(2+1)-dimensional topological quantum field theory from subfactors and Dehn surgery formula for 3-manifold invariants

TL;DR

This paper develops a (2+1)-dimensional topological quantum field theory framework using subfactors, establishing a Dehn surgery formula for 3-manifold invariants, and connecting it to quantum doubles and modular categories.

Contribution

It introduces a TQFT with Verlinde basis derived from subfactors and proves a Dehn surgery formula for 3-manifold invariants within this framework.

Findings

Established a general theory of (2+1)-dimensional TQFT with Verlinde basis.

Derived a Dehn surgery formula for 3-manifold invariants in this TQFT.

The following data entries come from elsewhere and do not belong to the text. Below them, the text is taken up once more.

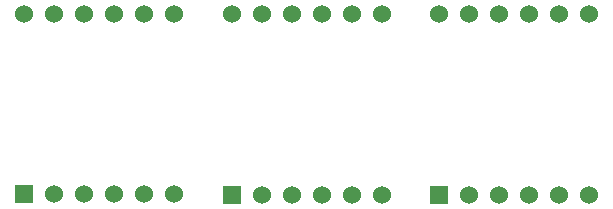
<source format=gbr>
%TF.GenerationSoftware,KiCad,Pcbnew,8.0.5*%
%TF.CreationDate,2024-10-27T11:23:10+01:00*%
%TF.ProjectId,hpdl display,6870646c-2064-4697-9370-6c61792e6b69,rev?*%
%TF.SameCoordinates,Original*%
%TF.FileFunction,Soldermask,Top*%
%TF.FilePolarity,Negative*%
%FSLAX46Y46*%
G04 Gerber Fmt 4.6, Leading zero omitted, Abs format (unit mm)*
G04 Created by KiCad (PCBNEW 8.0.5) date 2024-10-27 11:23:10*
%MOMM*%
%LPD*%
G01*
G04 APERTURE LIST*
%ADD10R,1.524000X1.524000*%
%ADD11C,1.524000*%
G04 APERTURE END LIST*
D10*
%TO.C,U1*%
X133740000Y-90250000D03*
D11*
X136280000Y-90250000D03*
X138820000Y-90250000D03*
X141360000Y-90250000D03*
X143900000Y-90250000D03*
X146440000Y-90250000D03*
X146440000Y-74950000D03*
X143900000Y-74950000D03*
X141360000Y-74950000D03*
X138820000Y-74950000D03*
X136280000Y-74950000D03*
X133740000Y-74950000D03*
%TD*%
D10*
%TO.C,U3*%
X168920000Y-90300000D03*
D11*
X171460000Y-90300000D03*
X174000000Y-90300000D03*
X176540000Y-90300000D03*
X179080000Y-90300000D03*
X181620000Y-90300000D03*
X181620000Y-75000000D03*
X179080000Y-75000000D03*
X176540000Y-75000000D03*
X174000000Y-75000000D03*
X171460000Y-75000000D03*
X168920000Y-75000000D03*
%TD*%
D10*
%TO.C,U2*%
X151380000Y-90300000D03*
D11*
X153920000Y-90300000D03*
X156460000Y-90300000D03*
X159000000Y-90300000D03*
X161540000Y-90300000D03*
X164080000Y-90300000D03*
X164080000Y-75000000D03*
X161540000Y-75000000D03*
X159000000Y-75000000D03*
X156460000Y-75000000D03*
X153920000Y-75000000D03*
X151380000Y-75000000D03*
%TD*%
M02*

</source>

Connected the Dehn surgery formula to Reshetikhin-Turaev invariants from modular categories.

Abstract

In this paper, we establish the general theory of (2+1)-dimensional topological quantum field theory (in short, TQFT) with a Verlinde basis. It is a consequence that we have a Dehn surgery formula for 3-manifold invariants for this kind of TQFT's. We will show that Turaev-Viro-Ocneanu unitary TQFT's obtained from subfactors satisfy the axioms of TQFT's with Verlinde bases. Hence, in a Turaev-Viro-Ocneanu TQFT, we have a Dehn surgery formula for 3-manifolds. It turns out that this Dehn surgery formula is nothing but the formula of the Reshetikhin-Turaev invariant constructed from a tube system, which is a modular category corresponding to the quantum double construction of a C^*-tensor category. In the forthcoming paper, we will exbit computations of Turaev-Viro-Ocneanu invariants for several ``basic 3-manifolds ''. In Appendix, we discuss the relationship between the system of M_{infinity}-M_{infinity} bimodules arising from the asymptotic inclusion M V M^{op} subset M_{infinity} constructed from N subset M and the tube system obtained from a subfactor N subset M.